The defendant contends that in assessing points the trial court improperly added ten points to his score on the ground that he was legally constrained at the time he violated his probation. The guideline sheet provides that the trial court add ten points if the defendant's status at the time of the offense is under "legal constraint." Florida Rule of Criminal Procedure 3.701(d)(6) defines legal status at the time of the offense as:

*901 6. Legal status at time of offense is defined as follows: Offenders on parole, probation, or community control; in custody serving a sentence; escapees; fugitives who have fled to avoid prosecution or who have failed to appear for a criminal judicial proceeding or who have violated conditions of a supersedeas bond; and offenders in pretrial intervention or diversion programs.

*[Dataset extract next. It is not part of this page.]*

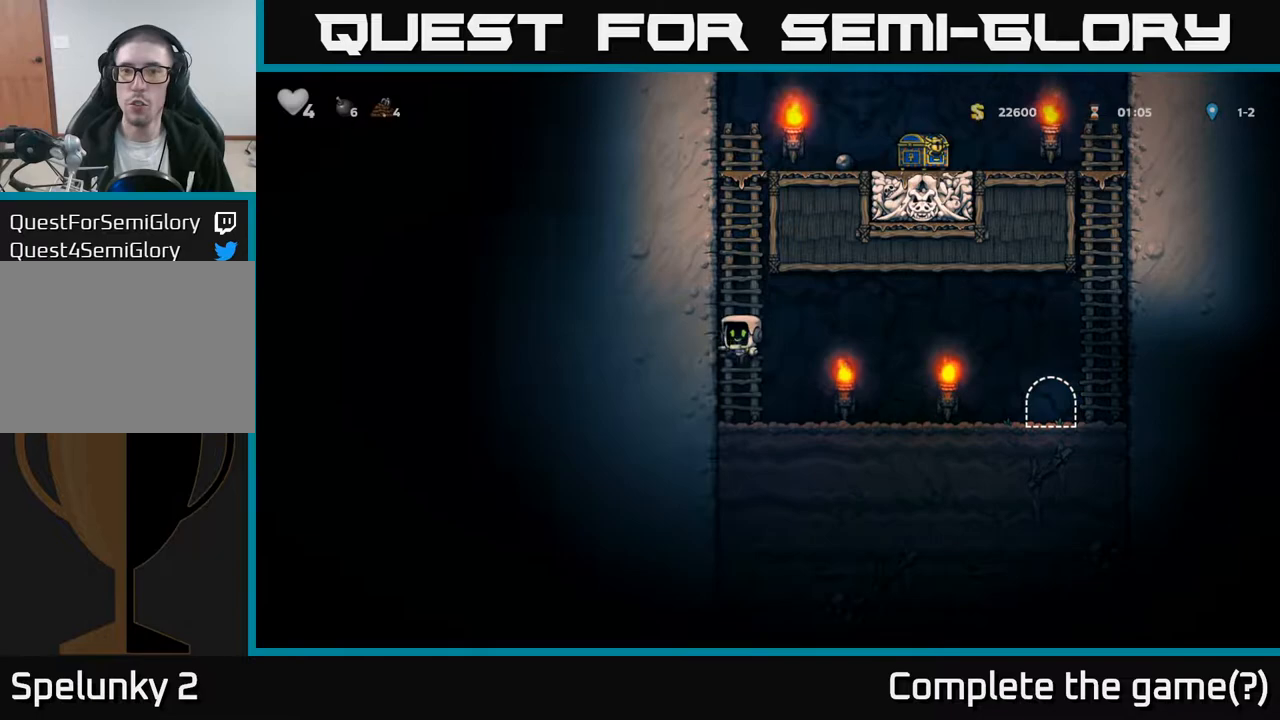
{"buttons": ["DPAD_UP"], "left_stick": "center", "right_stick": "center", "events": [[17, "A", "up"], [167, "A", "down"], [333, "A", "up"]]}
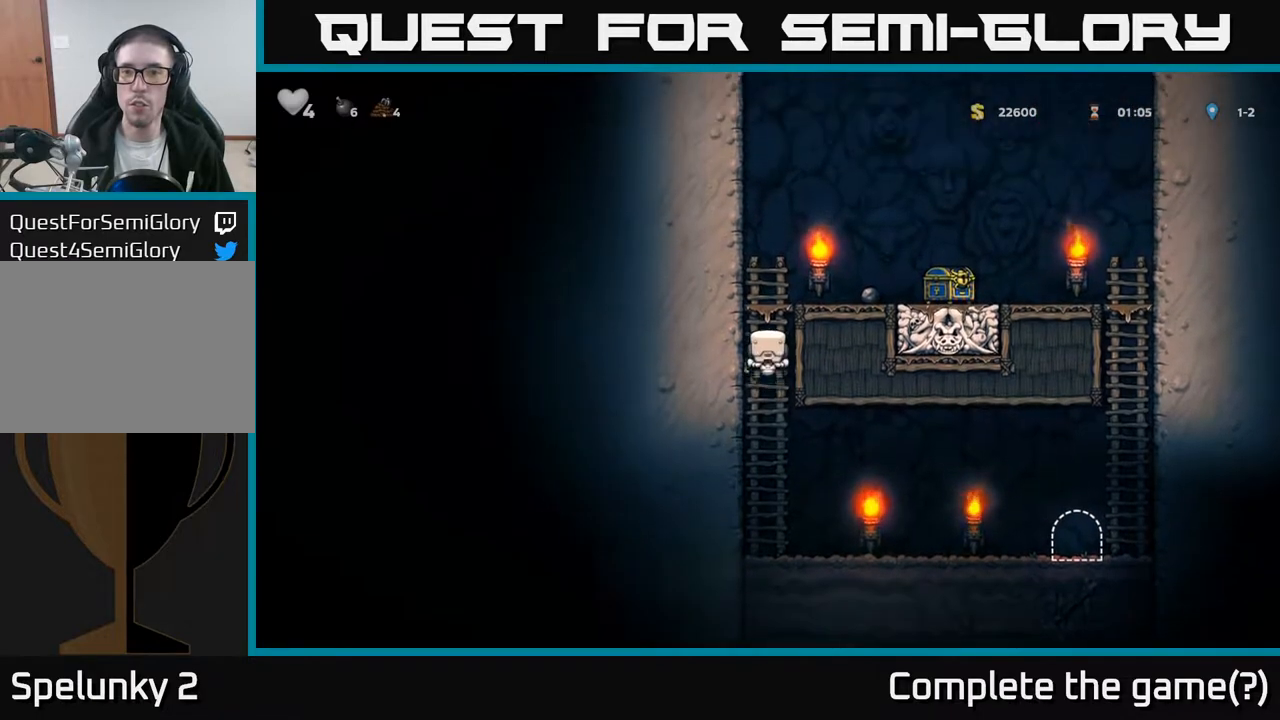
{"buttons": ["DPAD_RIGHT"], "left_stick": "center", "right_stick": "center", "events": [[50, "A", "down"], [100, "DPAD_RIGHT", "down"], [100, "DPAD_UP", "up"], [283, "A", "up"]]}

This rule does not clearly state whether "legal status at time of offense" refers to only the primary offense or to any offense at conviction. When a defendant is being sentenced in a probation revocation hearing only for the original crime, case law provides that points may only be added if the defendant is under legal constraint at the time he committed the offense, not at the time probation was revoked. Brown v. State, 481 So. 2d 1271 (Fla. 5th DCA 1986); Burke v. State, 460 So. 2d 1022 (Fla. 2d DCA 1984); Addison v. State, 452 So. 2d 955 (Fla. 2d DCA 1984). If the defendant is being sentenced for an additional crime at the revocation hearing, then it is proper to find that the defendant was under legal constraint and add points. From the record in the instant case, it appears that the defendant was being sentenced only for the original crimes at the revocation hearing. Nothing indicates that the defendant was being sentenced for an additional crime. Therefore, the trial court erred in adding ten points to the defendant's scoresheet for being under legal constraint when his probation was revoked.

The next question is whether the trial court may depart from the sentencing guideline range in sentencing for a probation violation. Under Florida Rule of Criminal Procedure 3.701(d)(14), a violation of probation justifies a one-cell increase under the sentencing guidelines without giving reasons for so doing. Pentaude v. State, 478 So. 2d 1147 (Fla. 1st DCA 1985). However, our Supreme Court has not decided whether the sentencing court, as it did in the instant case, may depart beyond a one cell increase for a revocation of probation. Nevertheless, the First and Fifth Districts have concluded that the trial court may properly depart from the guidelines range by more than one cell upon revocation of probation where there are reasons, besides the probation violation, for the departure. Such reasons must be in writing. Williams v. State, 480 So. 2d 679 (Fla. 1st DCA 1985), and Monti v. State, 480 So. 2d 223 (Fla. 5th DCA 1985). We ally ourselves with these two sister courts.

Accordingly, we reverse and remand for resentencing. In all other respects, this cause is AFFIRMED.

HERSEY, C.J., and GUNTHER, J., concur.